„Landesgroßvater“ Böhmer bleibt

Aller Voraussicht nach wird in Sachsen-Anhalt eine Koalition von CDU und SPD regieren

MAGDEBURG taz ■ Die 120 Liter bereitgestellten Sektes bei der Sachsen-Anhalter CDU konnten fließen, auch wenn der Sieg etwas glanzlos ausfiel. Sie hat ihr Wahlergebnis von 2002 in etwa gehalten und bleibt stärkste Partei im Land.

Die Unionsfreunde waren die Einzigen, die wirklich jubelten, denn der Linkspartei nutzt ihr beträchtlicher Stimmenzuwachs wenig.
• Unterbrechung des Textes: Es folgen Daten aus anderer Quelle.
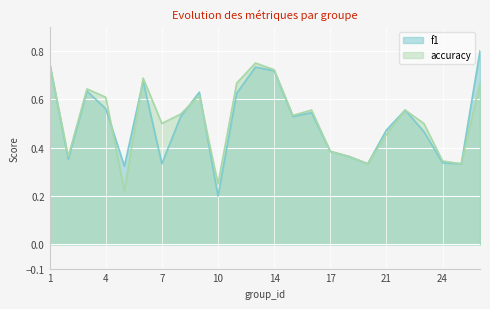

What is the average value of the f1 series?

0.5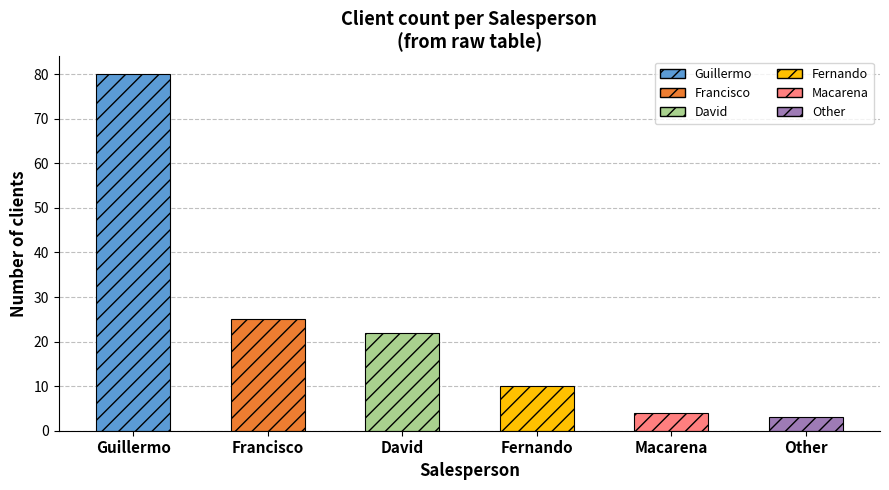

Reading left to right, what are all the values shown in this chart?

Guillermo=80	Francisco=25	David=22	Fernando=10	Macarena=4	Other=3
Und wenn SPD-Spitzenkandidat Jens Bullerjahn nicht noch einen Bocksprung rückwärts in Richtung Linkspartei vollführt, wird der populäre 70-jährige „Landesgroßvater“ Wolfgang Böhmer weitere fünf Jahre Ministerpräsident bleiben. Denn der auf 91 Sitze verkleinerte Landtag wurde erstmals für fünf statt vier Jahre gewählt. „Das Ergebnis spricht eine klare Sprache“ bekräftigte der CDU-Landesvorsitzende Thomas Webel den Regierungsauftrag.

Wie erwartet, wird Böhmer voraussichtlich aber nur weiterregieren können, wenn er den Koalitionspartner wechselt. In den Hochrechnungen fehlten einer fortgesetzten Koalition mit der FDP ein bis zwei Sitze im Landtag. „Ein Land mit solchen Problemen braucht eine stabile Regierung“, bekräftigte Wolfgang Böhmer am Wahlabend seine Absage an knappe Mehrheiten, die er schon im Wahlkampf geäußert hatte. Deshalb dürfte der künftige Koalitionspartner nach allen Beteuerungen im Wahlkampf nun SPD heißen.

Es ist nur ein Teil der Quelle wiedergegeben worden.